普段から隙を見せない王子の貴重な半覚醒状態を見られるとは。
不覚にもドキッとしてしまった。
「な、何がですか?」
自分のところに布団を一生懸命かき集め、体を隠しながら、エルミアは聞いた。
「3日間、高熱でうなされていた。覚えていないのか?」
そう言えば…
水盆で家族の姿を見て気絶してから、記憶がない。
そして、今まではと違う形の家族の様子を思い出した。
私がいないのに、私がいなくても成り立つ。
少し前まで、私がいた場所に別の誰かが、当たり前のように存在している。
同じなのに、全く異なって見えた家族。
エルミアが、突然青ざめた顔をしたので、王子は優しく声をかけた。
「お前を家族の元に届ける。必ず見つけ出すから」
「はい…」
「おそらくチャンスは、次の蒼月の日だろう」
それまでに情報集めをしないと、と言う王子を見つめた。
スカイブルーの美しい瞳が確固たる決心を伝える。

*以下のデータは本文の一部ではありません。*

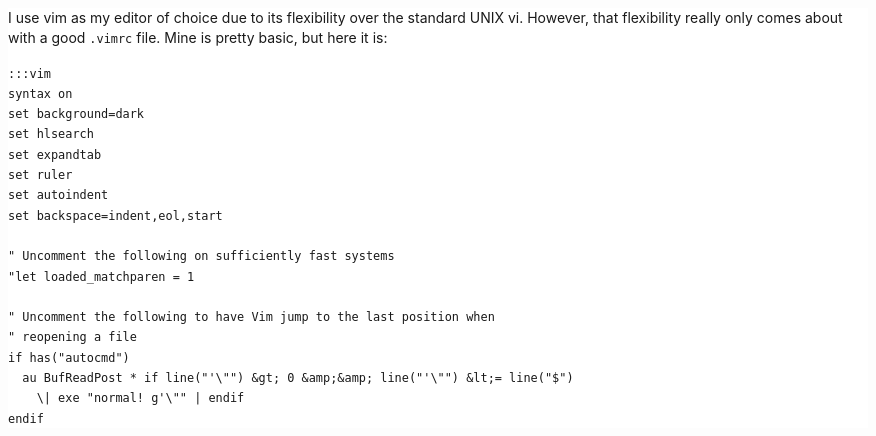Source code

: I use vim as my editor of choice due to its flexibility over the standard
UNIX vi.  However, that flexibility really only comes about with a good `.vimrc`
file.  Mine is pretty basic, but here it is:

    :::vim
    syntax on
    set background=dark
    set hlsearch
    set expandtab
    set ruler
    set autoindent
    set backspace=indent,eol,start

    " Uncomment the following on sufficiently fast systems
    "let loaded_matchparen = 1

    " Uncomment the following to have Vim jump to the last position when
    " reopening a file
    if has("autocmd")
      au BufReadPost * if line("'\"") &gt; 0 &amp;&amp; line("'\"") &lt;= line("$")
        \| exe "normal! g'\"" | endif
    endif



[charles hedrick's website]: http://toolbox.rutgers.edu/~hedrick/
[charles hedrick's solaris page]: http://techdir.rutgers.edu/sol10.html
[ntp.org pool]: http://www.pool.ntp.org/zone/us
[nist ntp pool]: http://tf.nist.gov/tf-cgi/servers.cgi
[gcc for sun]: http://cooltools.sunsource.net/gcc/
[solaris studio download]: http://www.oracle.com/technetwork/server-storage/solarisstudio/downloads/index.html
[bash reference manual]: http://www.gnu.org/software/bash/manual/html_node/Bash-Startup-Files.html#Bash-Startup-Files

約束を本気で守ってくれるようだ。
「ありがとうございます…」
すると王子は体を起こして言った。
「そう言えば、自己紹介を忘れていた。
私の名前は、アルフォード・リンディル・イリシオンだ」
長っ…
「お前の名前をもう一度聞いてもよいか?」
「はい…。エルミア…です」
ふと頭の中で、先ほどの夢がまた鮮明に蘇り、とっさに口から出た名前がこれだった。
あれ…?もっと違う名前だった気がする。
しかしそれをもみ消すかのように、さっきの言葉がまた頭の中でこだました。